**Problem to solve**
Write out, as an exact transcription, the line that has "## SUCCESS METRICS" and each line after it through the end of the data below.

**Dataset content**
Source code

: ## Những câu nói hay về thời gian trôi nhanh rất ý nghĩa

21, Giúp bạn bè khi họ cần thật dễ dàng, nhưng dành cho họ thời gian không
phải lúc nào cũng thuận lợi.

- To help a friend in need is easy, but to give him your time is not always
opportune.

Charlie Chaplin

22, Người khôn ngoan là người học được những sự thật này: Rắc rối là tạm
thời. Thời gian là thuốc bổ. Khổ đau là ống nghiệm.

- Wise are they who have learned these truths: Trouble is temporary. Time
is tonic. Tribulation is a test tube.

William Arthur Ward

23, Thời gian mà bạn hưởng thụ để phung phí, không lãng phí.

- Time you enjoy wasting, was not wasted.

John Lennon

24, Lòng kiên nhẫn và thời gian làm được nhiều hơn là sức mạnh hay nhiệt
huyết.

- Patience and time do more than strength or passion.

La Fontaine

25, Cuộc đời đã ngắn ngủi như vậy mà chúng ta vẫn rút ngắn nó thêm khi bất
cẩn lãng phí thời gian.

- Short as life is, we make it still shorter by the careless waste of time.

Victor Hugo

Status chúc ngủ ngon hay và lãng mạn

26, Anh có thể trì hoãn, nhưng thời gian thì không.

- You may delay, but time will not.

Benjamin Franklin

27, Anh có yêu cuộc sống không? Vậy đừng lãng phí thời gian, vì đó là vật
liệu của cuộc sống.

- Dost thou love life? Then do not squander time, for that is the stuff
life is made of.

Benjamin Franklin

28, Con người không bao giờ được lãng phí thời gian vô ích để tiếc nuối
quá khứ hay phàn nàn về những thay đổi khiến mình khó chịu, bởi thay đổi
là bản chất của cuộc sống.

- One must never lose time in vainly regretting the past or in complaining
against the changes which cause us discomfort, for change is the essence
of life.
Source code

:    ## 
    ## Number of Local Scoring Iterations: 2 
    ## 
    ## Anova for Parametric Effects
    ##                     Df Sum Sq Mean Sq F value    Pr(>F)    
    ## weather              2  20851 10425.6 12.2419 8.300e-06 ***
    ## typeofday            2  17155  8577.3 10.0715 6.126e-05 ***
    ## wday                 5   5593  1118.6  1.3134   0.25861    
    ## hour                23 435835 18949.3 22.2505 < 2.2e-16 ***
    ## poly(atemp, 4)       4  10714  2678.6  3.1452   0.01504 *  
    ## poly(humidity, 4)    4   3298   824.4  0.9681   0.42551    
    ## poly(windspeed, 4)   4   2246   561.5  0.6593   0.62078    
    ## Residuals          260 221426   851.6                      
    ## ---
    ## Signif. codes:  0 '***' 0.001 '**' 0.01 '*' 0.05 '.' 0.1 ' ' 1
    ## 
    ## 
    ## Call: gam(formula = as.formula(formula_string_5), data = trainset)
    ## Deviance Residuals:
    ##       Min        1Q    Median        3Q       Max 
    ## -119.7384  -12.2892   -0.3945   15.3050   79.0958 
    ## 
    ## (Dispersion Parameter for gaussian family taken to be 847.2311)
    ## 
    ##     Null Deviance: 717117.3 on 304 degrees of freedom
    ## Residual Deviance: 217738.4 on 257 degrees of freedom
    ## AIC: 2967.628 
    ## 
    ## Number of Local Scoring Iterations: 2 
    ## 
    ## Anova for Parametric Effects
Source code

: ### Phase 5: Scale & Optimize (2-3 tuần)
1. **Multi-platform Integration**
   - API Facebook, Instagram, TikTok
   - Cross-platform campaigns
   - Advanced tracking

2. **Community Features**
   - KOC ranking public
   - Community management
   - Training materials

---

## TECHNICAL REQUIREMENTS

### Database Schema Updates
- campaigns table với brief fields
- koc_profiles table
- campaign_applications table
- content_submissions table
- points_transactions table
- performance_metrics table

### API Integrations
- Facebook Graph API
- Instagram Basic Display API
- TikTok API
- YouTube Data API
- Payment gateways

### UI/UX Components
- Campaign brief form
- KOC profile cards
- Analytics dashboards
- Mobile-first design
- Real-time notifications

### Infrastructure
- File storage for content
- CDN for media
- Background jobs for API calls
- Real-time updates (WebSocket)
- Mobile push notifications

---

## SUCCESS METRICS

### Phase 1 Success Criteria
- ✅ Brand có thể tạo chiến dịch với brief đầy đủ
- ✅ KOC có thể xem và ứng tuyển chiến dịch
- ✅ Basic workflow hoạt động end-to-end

**Result for this task**
## SUCCESS METRICS

### Phase 1 Success Criteria
- ✅ Brand có thể tạo chiến dịch với brief đầy đủ
- ✅ KOC có thể xem và ứng tuyển chiến dịch
- ✅ Basic workflow hoạt động end-to-end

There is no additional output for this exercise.